6 jul 2002

"Está usted llamando a la policía municipal. Todos nuestros agentes están ocupados. Dentro de unos instantes atenderemos su llamada". Aguardé al menos ocho minutos escuchando esa cantilena repetida hasta que una telefonista, con un tono de voz aburrido, me dio paso a un policía. Gracias al cielo, no llamaba para anunciar que un ciudadano se estaba desangrando bajo la luz anaranjada de una farola, ni que el piso de nuestros vecinos estaba siendo asaltado con ellos dentro, sino para denunciar el jaleo que, noche tras noche, nos regalan los muchachos del botellón en el parque de enfrente a nuestra casa. Esta minucia me recordó que, en cierta manera, hemos nacido para esperar, porque el hombre está preso en la cárcel del tiempo. Saber esperar debería ser una de las primeras y más importantes lecciones para enseñar a los niños.

Si pienso en todo lo que estoy esperando últimamente, me sale un rosario completo: esa novela que el editor me anuncia y que cada mes ve retrasada su publicación; las vacaciones que, en su cercanía, parecen burlarse de mi cansancio; el deseo familiar de contar con un rincón entre montañas y bosques donde oxigenarnos de humos que, por el momento, no avanza en su proceso del sueño a la realidad; la visita al dentista que voy demorando desde hace cuatro años; el eterno compromiso interior de practicar algún ejercicio que me cuide de los estragos del colesterol; ese año sabático dedicado a mi mujer y a mis hijos, complementado con interminables sesiones de pintura y música; los libros que se acumulan en la biblioteca aguardando turno y que nunca llego a leer a causa de las maleducadas novedades, que se prenden a mis manos como por arte de magia; esa tarde en la que debería renovar mi vestuario..., y así, hasta un centenar de cosas poco importantes pero que, en suma, son las que hacen que mi vida sea mi vida.
La paciencia se cataloga como virtud, es decir, un acto bueno en sí mismo del que deberíamos adueñarnos. Un hombre paciente, que sabe esperar, vive entregado al presente y disfruta el instante en vez de angustiarse con las incógnitas del futuro. Quien sabe esperar, tiene ganada la mitad de todas sus batallas, incluso cuando lo que uno espera es malo o, siendo bueno, se convierte en lo contrario que deseaba pues, al menos, se ahorra la frustración del adelanto, ese estúpido anticipo de vivir con los pies en el suelo del hoy y la cabeza entre los soles y los nubarrones del mañana.

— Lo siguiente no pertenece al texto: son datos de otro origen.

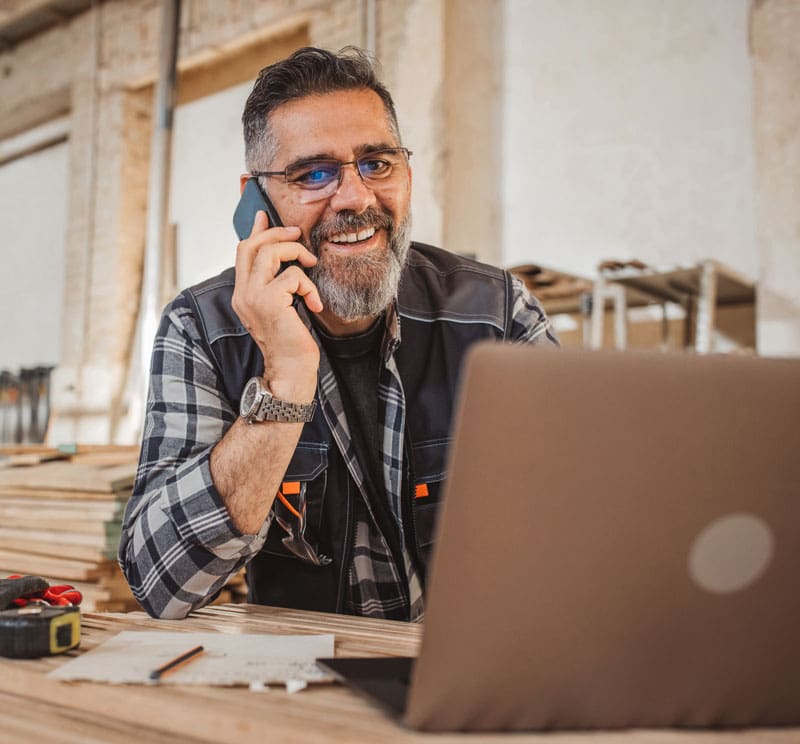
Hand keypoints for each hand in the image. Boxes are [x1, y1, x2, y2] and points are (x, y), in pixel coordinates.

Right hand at [232, 210, 322, 401]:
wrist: (291, 370)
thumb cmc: (291, 342)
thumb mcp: (281, 308)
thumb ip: (278, 284)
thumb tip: (286, 262)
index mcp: (243, 293)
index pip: (242, 252)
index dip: (255, 231)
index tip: (264, 215)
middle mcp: (242, 294)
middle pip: (252, 245)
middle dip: (278, 234)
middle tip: (299, 235)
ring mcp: (253, 297)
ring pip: (270, 253)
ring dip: (296, 253)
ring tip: (311, 266)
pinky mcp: (269, 302)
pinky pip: (292, 276)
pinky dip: (309, 285)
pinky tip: (315, 304)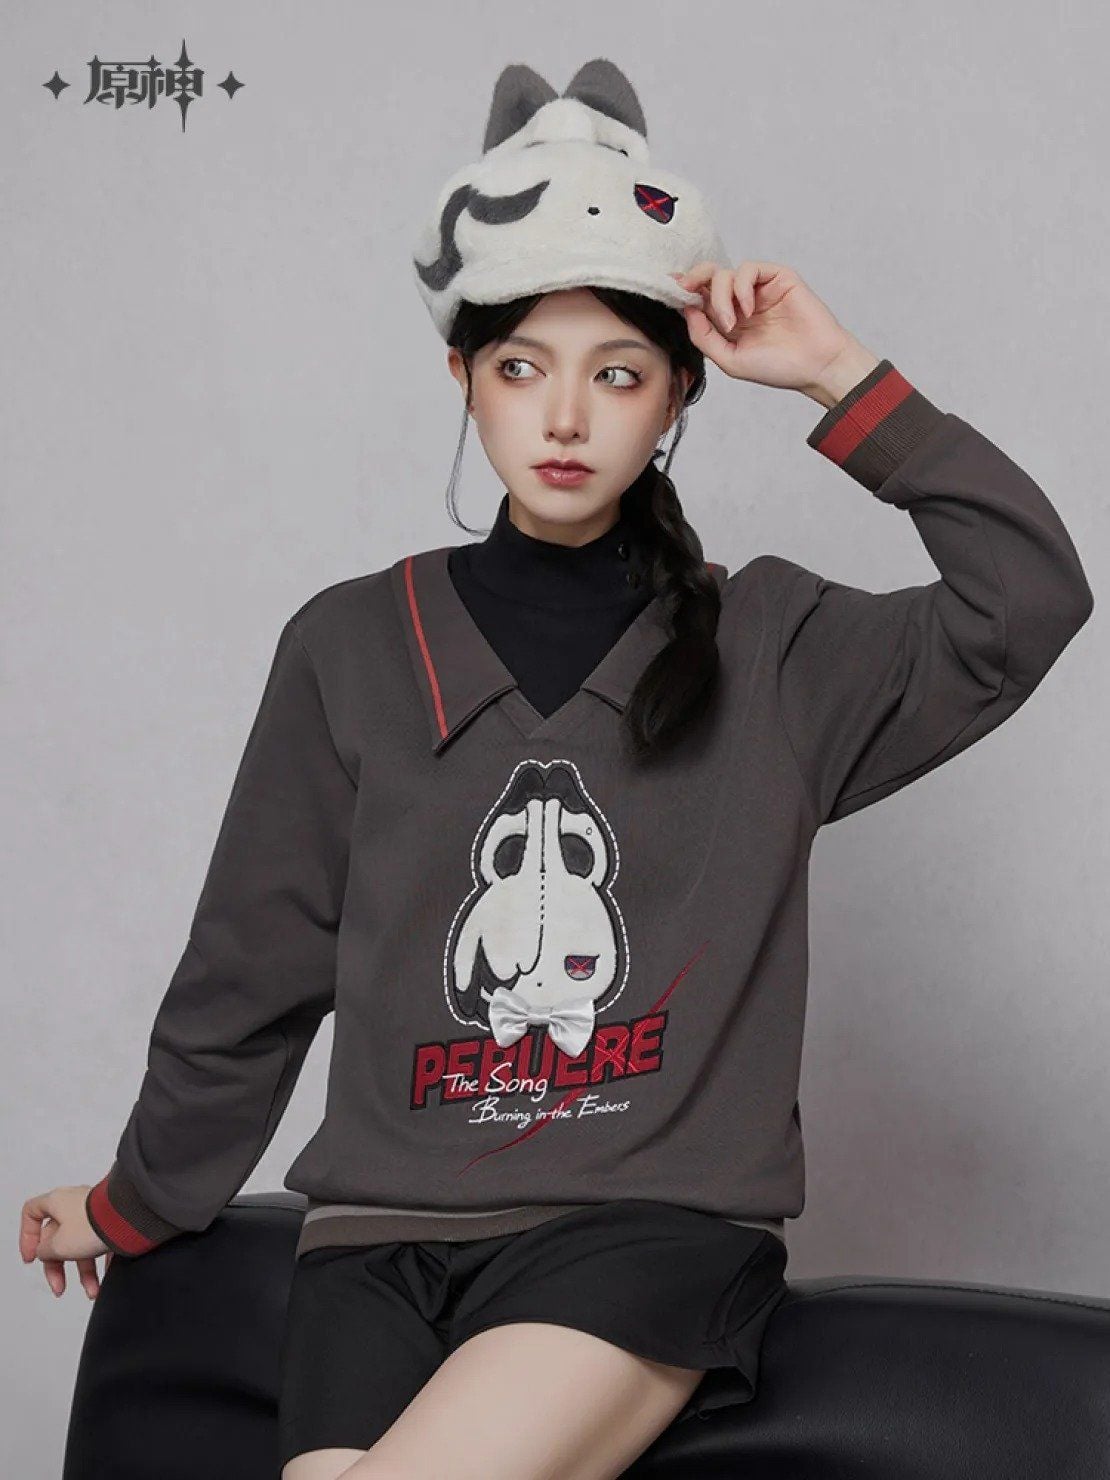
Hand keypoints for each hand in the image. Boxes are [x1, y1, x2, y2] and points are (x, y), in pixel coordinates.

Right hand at [20, 1185, 112, 1299]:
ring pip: (82, 1244)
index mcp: (57, 1202)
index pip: (32, 1212)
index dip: (27, 1236)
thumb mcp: (58, 1245)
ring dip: (85, 1273)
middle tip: (60, 1287)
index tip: (31, 1257)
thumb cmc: (94, 1224)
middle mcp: (75, 1204)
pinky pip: (103, 1244)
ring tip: (92, 1291)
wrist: (131, 1219)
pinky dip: (103, 1263)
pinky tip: (107, 1277)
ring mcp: (96, 1212)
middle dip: (58, 1266)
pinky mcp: (114, 1220)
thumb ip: (45, 1251)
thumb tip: (45, 1251)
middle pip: (57, 1237)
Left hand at [671, 260, 877, 401]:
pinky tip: (747, 309)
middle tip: (684, 288)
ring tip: (732, 322)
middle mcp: (740, 302)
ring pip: (724, 274)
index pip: (699, 298)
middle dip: (692, 279)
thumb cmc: (778, 367)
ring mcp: (758, 289)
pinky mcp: (777, 277)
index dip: (682, 291)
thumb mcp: (730, 359)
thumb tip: (685, 309)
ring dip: (720, 297)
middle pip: (707, 278)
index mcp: (727, 321)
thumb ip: (704, 336)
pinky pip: (748, 268)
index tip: (667, 290)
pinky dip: (741, 287)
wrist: (815, 365)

Los más jóvenes, por ejemplo, desconocen la palabra espera, y más que asimilar esa constancia de la vida, se lanzan a probaturas con las que creen colarse hasta ocupar el primer turno de la fila. Por falta de paciencia, cometemos muchos de los grandes errores de nuestra vida y quienes no superan esa etapa del impulso y la equivocación, terminan lastrando sus más nobles sueños. Pienso ahora en todos esos empresarios que, entre los treinta y los cuarenta, se ven envueltos en los gravísimos escándalos financieros que hacen vomitar los porcentajes de mínimos de las bolsas mundiales. Estoy convencido de que en las escuelas de negocios en las que consiguieron sus brillantes títulos, les hablarían de ética. En la ética de un empresario, la paciencia ocupa un lugar de privilegio: en los negocios nada se consigue de un plumazo, salvo que de por medio se mezcle la mentira, el abuso o el soborno. Porque la codicia lleva emparejada la impaciencia, el deseo libidinoso de amasar fortuna cuanto antes. Lo malo es que el fruto podrido de esas conductas nos lo comemos los pequeños ahorradores, que somos, a fin de cuentas, quienes debemos seguir creyendo que la paciencia depositada en nuestras acciones, fondos o pensiones se verá algún día correspondida, a pesar de este presente inquietante.